A esperança é a última que morre, dizia o Altaíre entre uma cuspida e outra no bar do Alaor, onde a Kika passava com o marido todo santo dia. Até que uma tarde ela passou desacompanhada, e ele, que já tinha enxugado quatro martelinhos de cachaça com butiá acompanhados de ovos em conserva, abriu a porteira do coração e deixou a boiada passar.Conferiu bem as proximidades e adjacências e atacou:
"A princesa me permite uma breve mas verdadeira confissão?"
A Kika olhou pra ele e o primeira detalhe e lhe chamar a atenção, tirante o bafo de cachaça trafegando em sentido contrário, foram três farelos de gema de ovo num canto da boca e mais outros tantos entre o queixo e o lábio. Antes que ela pudesse reagir, o Altaíre desferiu o segundo golpe:
"Tou muito a fim de ti, gata!"
A resposta dela quase fez o Altaíre cair de costas no meio da calçada.
"E eu também, Taíre!"
"A cretina sabe até o meu apelido!", pensou ele, já dando o empate por vitória.

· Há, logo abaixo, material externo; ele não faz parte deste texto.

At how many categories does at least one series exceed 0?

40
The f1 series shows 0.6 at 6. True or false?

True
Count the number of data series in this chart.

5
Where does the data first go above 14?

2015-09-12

Entraram no bar e o Altaíre, que não gostava de misturar etílicos, sugeriu que continuassem na cachaça com butiá, e ela topou. Em cinco minutos de conversa a Kika abriu a alma. Disse que havia flagrado o marido com outra, a Delony, e por isso resolvera chutar o pau da barraca. Ele pensou um pouco, o olhar distante, tomou mais dois copos e pediu licença um instantinho, precisava resolver um assunto urgente, e saiu para a rua, silencioso.

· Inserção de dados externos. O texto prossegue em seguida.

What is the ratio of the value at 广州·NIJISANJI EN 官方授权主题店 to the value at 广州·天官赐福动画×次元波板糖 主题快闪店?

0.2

Delony, não por coincidência, era o nome da mulher do Altaíre. E foi por isso que ele deitou a cabeça na direção de casa tão logo se viu fora do ângulo de visão de quem estava no bar. Assim que ele desapareceu na primeira esquina, a Kika pegou a bolsa e retomou o destino antes interrompido.
A história do flagra no marido era verdadeira. Mas o nome da Delony foi apenas uma brincadeira que ela fez, de puro improviso, para se vingar da crueldade do destino. E do Altaíre, nessa ordem exata de prioridade.